_THE TASK_
Copy all lines below containing "that".

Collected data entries

▶

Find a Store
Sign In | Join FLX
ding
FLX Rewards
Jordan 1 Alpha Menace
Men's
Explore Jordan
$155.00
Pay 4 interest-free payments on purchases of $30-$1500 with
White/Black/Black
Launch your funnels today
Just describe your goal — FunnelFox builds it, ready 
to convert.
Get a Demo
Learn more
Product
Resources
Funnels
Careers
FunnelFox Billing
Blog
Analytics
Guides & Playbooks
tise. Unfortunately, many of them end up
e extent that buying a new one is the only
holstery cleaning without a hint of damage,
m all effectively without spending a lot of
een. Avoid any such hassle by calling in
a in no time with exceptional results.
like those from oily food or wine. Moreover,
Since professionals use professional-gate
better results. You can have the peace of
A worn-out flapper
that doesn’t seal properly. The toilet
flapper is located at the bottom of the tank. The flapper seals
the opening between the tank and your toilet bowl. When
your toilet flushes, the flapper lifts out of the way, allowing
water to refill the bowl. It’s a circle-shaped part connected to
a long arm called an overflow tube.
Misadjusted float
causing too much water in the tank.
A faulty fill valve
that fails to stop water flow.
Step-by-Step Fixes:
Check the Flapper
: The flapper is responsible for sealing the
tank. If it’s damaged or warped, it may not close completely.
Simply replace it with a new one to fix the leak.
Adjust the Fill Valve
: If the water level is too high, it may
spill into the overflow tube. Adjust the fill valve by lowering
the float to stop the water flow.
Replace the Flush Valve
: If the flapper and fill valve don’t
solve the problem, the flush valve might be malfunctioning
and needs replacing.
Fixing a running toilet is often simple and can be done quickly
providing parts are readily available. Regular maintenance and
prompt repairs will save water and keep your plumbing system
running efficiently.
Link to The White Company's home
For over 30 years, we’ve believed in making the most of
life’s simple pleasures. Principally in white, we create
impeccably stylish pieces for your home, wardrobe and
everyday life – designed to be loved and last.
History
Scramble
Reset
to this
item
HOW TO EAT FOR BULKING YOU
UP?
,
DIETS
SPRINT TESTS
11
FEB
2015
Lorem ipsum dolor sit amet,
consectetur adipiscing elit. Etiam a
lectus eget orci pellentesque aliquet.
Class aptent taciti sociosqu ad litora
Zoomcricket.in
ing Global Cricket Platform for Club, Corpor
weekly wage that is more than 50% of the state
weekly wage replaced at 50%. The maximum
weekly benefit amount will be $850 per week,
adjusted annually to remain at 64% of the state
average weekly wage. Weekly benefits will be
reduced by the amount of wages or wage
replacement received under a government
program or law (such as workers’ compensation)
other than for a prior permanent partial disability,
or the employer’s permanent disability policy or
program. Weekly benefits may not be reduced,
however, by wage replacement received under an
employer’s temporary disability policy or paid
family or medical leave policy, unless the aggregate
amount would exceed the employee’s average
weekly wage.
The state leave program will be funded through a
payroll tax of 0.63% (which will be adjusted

◀

_EXERCISE RESULT_
e extent that buying a new one is the only
that doesn’t seal properly. The toilet
that fails to stop water flow.
weekly wage that is more than 50% of the state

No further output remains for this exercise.